Is every probability measure in the line induced by a random variable?

Yes, trivially: consider the probability space $\Omega = \mathbb{R}$, $\mathcal{F} = \mathcal{B}$, $\mathbb{P} = \mu$, and let $X : \Omega = \mathbb{R} \to \mathbb{R}$ be the identity map $X(\omega) = \omega$.
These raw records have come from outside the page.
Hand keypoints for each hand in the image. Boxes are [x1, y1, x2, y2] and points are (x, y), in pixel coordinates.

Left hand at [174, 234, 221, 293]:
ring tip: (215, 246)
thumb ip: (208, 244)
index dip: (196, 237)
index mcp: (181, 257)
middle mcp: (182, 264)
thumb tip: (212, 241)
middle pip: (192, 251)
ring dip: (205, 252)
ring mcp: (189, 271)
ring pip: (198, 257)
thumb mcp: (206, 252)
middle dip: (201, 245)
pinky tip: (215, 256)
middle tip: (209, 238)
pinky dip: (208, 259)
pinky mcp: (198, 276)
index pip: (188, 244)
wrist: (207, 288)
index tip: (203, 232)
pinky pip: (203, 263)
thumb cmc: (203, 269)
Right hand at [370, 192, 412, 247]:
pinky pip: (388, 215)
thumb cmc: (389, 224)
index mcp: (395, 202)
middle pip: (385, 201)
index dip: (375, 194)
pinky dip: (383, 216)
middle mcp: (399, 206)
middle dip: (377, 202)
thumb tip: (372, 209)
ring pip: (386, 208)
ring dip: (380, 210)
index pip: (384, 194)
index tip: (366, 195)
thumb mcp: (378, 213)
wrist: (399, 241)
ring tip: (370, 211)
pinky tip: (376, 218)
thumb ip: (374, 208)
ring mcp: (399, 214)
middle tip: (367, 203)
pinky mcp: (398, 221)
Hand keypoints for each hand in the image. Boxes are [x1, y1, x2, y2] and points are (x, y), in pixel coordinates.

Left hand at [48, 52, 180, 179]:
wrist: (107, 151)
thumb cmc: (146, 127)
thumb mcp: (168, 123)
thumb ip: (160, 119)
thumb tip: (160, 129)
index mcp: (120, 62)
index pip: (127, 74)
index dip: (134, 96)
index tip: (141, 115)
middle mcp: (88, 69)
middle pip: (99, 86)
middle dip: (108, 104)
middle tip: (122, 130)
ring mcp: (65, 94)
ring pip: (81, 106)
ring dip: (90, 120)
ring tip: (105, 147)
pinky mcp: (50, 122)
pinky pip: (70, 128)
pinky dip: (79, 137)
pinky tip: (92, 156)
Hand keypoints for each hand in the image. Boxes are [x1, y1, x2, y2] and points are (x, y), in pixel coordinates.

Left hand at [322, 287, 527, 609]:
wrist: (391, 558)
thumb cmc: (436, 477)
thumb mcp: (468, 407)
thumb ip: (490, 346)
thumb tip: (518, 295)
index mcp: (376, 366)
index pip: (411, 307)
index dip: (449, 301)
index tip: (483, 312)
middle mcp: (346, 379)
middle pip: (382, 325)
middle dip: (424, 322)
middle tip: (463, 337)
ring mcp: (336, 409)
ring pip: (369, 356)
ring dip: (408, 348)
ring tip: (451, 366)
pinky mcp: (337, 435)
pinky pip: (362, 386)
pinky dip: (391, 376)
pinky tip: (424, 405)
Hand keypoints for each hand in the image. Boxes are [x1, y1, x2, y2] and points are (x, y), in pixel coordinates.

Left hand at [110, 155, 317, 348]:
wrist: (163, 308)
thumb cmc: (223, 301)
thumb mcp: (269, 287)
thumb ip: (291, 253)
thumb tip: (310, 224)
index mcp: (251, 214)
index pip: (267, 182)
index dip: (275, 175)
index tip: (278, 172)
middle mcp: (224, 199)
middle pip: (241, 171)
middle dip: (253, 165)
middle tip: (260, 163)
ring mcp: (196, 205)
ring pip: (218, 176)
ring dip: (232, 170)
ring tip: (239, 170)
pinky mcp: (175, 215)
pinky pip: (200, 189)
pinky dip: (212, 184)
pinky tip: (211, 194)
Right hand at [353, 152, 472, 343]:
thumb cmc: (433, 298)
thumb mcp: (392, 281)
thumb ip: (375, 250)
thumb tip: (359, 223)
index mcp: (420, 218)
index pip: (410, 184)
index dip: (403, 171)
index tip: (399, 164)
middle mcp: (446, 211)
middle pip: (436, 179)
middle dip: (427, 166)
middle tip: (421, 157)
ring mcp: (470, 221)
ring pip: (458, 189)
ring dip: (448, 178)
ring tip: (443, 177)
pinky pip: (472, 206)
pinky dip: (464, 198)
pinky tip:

Alternatively, use inverse transform sampling. Let $F(x) = \mu((-\infty, x])$ be the cumulative distribution function of $\mu$, and let $G(t) = \inf\{x : F(x) \ge t\}$ be its "inverse". (If $F$ is actually 1-1 then $G$ is truly the inverse of $F$.) Now let $U$ be a Uniform(0,1) random variable on any probability space $(\Omega, \mathcal{F}, \mathbb{P})$ (e.g. the identity map on $[0,1]$ with Lebesgue measure) and set $X = G(U)$. It is then easy to see that the measure induced by $X$ is again $\mu$. Proof: we have $\mathbb{P}(X \le x) = \mathbb{P}(G(U) \le x) = \mathbb{P}(U \le F(x)) = F(x)$. So the measure induced by $X$ has $F$ as its cdf, and this uniquely determines it as being $\mu$.


Yes. Let $(\Omega ,\mathcal F,\mathbb P) = ([0,1],\mathcal B([0,1]),\mathcal L)$ where $\mathcal L$ is the Lebesgue measure on $[0,1]$. Fix your measure $\mu$, and write $F(x) = \mu((-\infty,x])$.

Let $X(\omega)= \inf\{z : F(z) \ge \omega \}$. This is known as the Skorokhod Representation of the random variable $X$.

I'll leave you to verify that the distribution of $X$ is exactly given by $F$. (However, if this gives you trouble, see section 3.12 of the reference below.)

Reference:

Williams, D. (1991). Probability with martingales. Cambridge university press.